But it is the exceeding beauty of the person and the elegance of the dress that make her conspicuous; and it is that conspicuousness which constitutes the ground of censure.

But fortunately The Belle of the Opera did not make herself beautiful. Those elegant proportions, those enticing charms, are the gift of Him who made human beings in his own image; and let it be confessed that half the elegance of the dress is attributable to the elegance of the form which it covers, and the exquisite beauty which it is not intended to conceal.

Beauty is a gift—a gift of God—like all personal or mental endowments, dangerous, it is confessed—but, like all, to be used for personal gratification and the promotion of social advantage.

If it is conceded to be a means of mental melioration to dwell among the beauties of artistic skill and lofty architectural efforts, then surely it must be still more advantageous to be reared within the influence of living charms; “to grow familiar day by day” with features and forms that constitute models for the representation of angels, and to pass onward through life with the sense of seeing constantly improved and gratified with objects of exquisite beauty exquisitely clothed. This is viewing The Belle of the Opera with an artist’s eye.

“But,” the moralist will say, “the high office of woman is vacated by such a sacrifice to display, and such a devotion of time to amusement. That The Belle of the Opera can never be The Bonne of the Nursery, and therefore woman is out of her place when out of such an exercise of her faculties as shall minister directly to domestic advantage.”

We take issue with the moralist on this question of the direct application of female faculties; and we do this because we feel that the narrow bigotry of the unenlightened, which leads them to condemn the elegant enjoyments of life, and to ground their condemnation on the demand which is constant upon human beings, “to do good and to communicate,” is founded on a want of a full appreciation of female powers, and a mistake as to what constitutes these, and their means of usefulness.

There will be no space for a discussion of the measure of female duties, though it is intended to enter upon such a discussion hereafter; but we may say that however extensive or however limited they may be, their discharge will be more or less effectual and complete, as she is qualified by the elegance of education, the improvement of her mind, the cultivation and adaptation of her faculties, to impart to others the graces of life, and to fix them by constant example.

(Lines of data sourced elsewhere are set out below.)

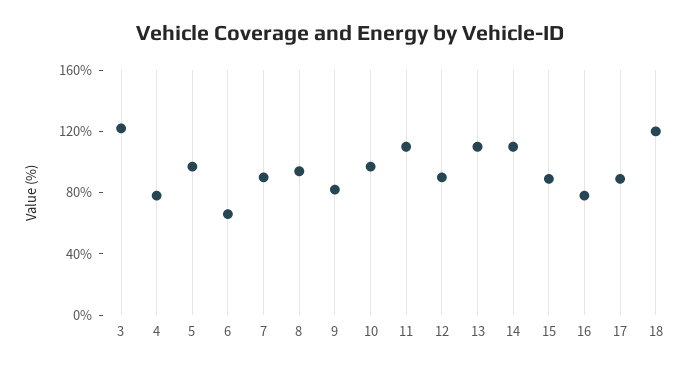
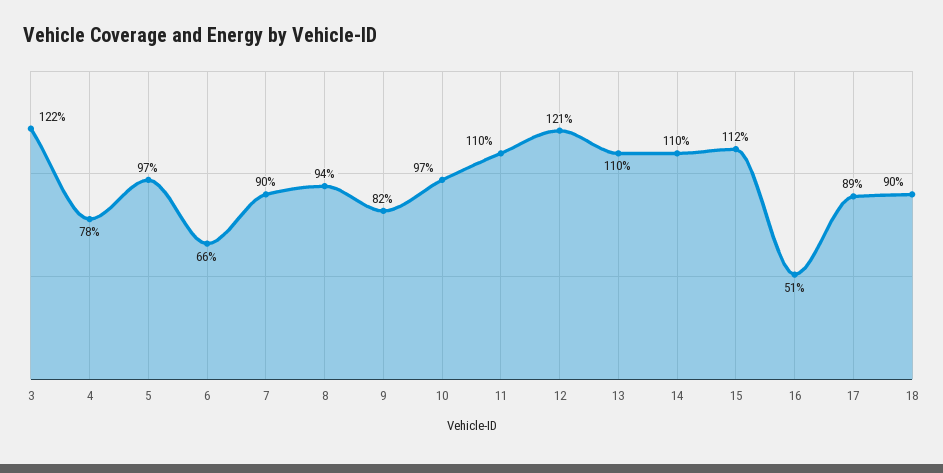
  {
    "3": 122,
    "4": 78,
    "5": 97,
    "6": 66,
    "7": 90,
    "8": 94,
    "9": 82,
    "10": 97,
    "11": 110,
-   "12": 90,
+   "12": 121,
    "13": 110,
    "14": 110,
-   "15": 90,
+   "15": 112,
-   "16": 80,
+   "16": 51,
    "17": 89,
-   "18": 120
+   "18": 90
  }

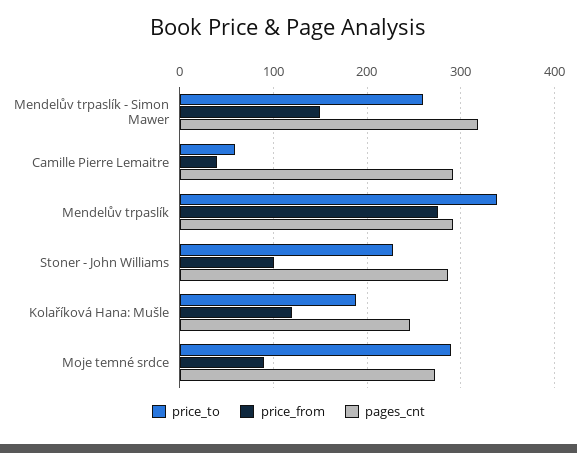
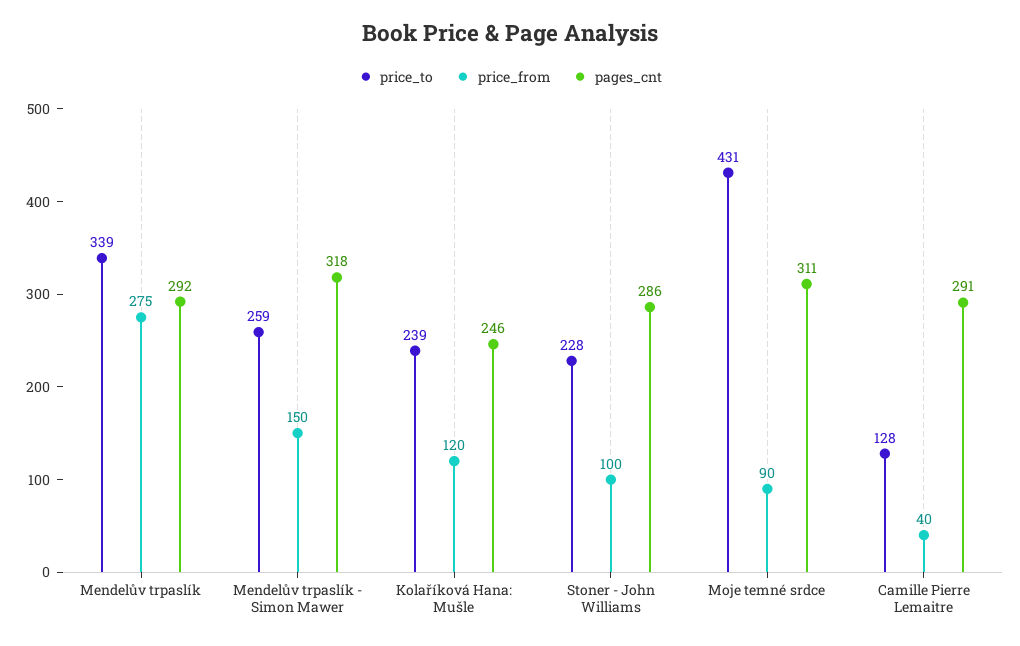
  {
    "price_to": {
      "Mendelův trpaslík - Simon Mawer": 259,
-     "Camille Pierre Lemaitre": 60,
+     "Camille Pierre Lemaitre": 128,
      "Mendelův trpaslík": 339,
      "Stoner - John Williams": 228,
-     "Kolaříková Hana: Mušle": 190,
+     "Kolaříková Hana: Mušle": 239,
-     "Moje temné srdce": 290
+     "Moje temné srdce": 431
    },
    "price_from": {
      "Mendelův trpaslík - Simon Mawer": 150,
      "Camille Pierre Lemaitre": 40,
      "Mendelův trpaslík": 275,
      "Stoner - John Williams": 100,
      "Kolaříková Hana: Mušle": 120,
      "Moje temné srdce": 90
    },
    "pages_cnt": {
      "Mendelův trpaslík - Simon Mawer": 318,
      "Camille Pierre Lemaitre": 291,
      "Mendelův trpaslík": 292,
      "Stoner - John Williams": 286,
      "Kolaříková Hana: Mušle": 246,
-     "Moje temné srdce": 270
+     "Moje temné srdce": 311
    }
  }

Virtue is embraced for its charms—it is not admired for deformity or its negligence of mind; it has its attractions and its means of compensation, as much as has vice—but they are not always as obvious. The young must be made to trust in the results of a virtuous course; they must have their faith fixed by the graces of parental, of maternal precept and example—and this good cannot be hoped for if the mother is incapable of attracting, if she has not the means of charming—if, indeed, she cannot show that what constitute the pleasures of life (pleasures which in excess become crimes) are, while properly enjoyed, wholesome and advantageous, and at the same time can show the line of demarcation between their uses and their abuses. She must know what are the true accomplishments of life—she must understand the influence of refinement and cultivation on the mind—and she must bring herself to apply all these. She must know the difference, too, between the uses and the abuses of cultivated talents, and she must learn to discriminate.

She who would deny to the young the cultivation of talents, musical, literary or artistic, is like the beings who would pile up the snows of winter, that the accumulated heap might prevent the budding and the blossoming of spring; while she who would force the mind of her child to an unnatural development of merely ornamental faculties, is like one who would concentrate the rays of the sun through a burning-glass, in order to accelerate the growth of a delicate plant.

What we mean to assert is the obvious fact, that the female, the mother, cannot discharge the high responsibilities of her sex, without many of those acquisitions which are condemned as worthless in themselves, and perhaps the condemnation is in some measure correct; that is, the acquisition separately considered may be rather injurious than beneficial.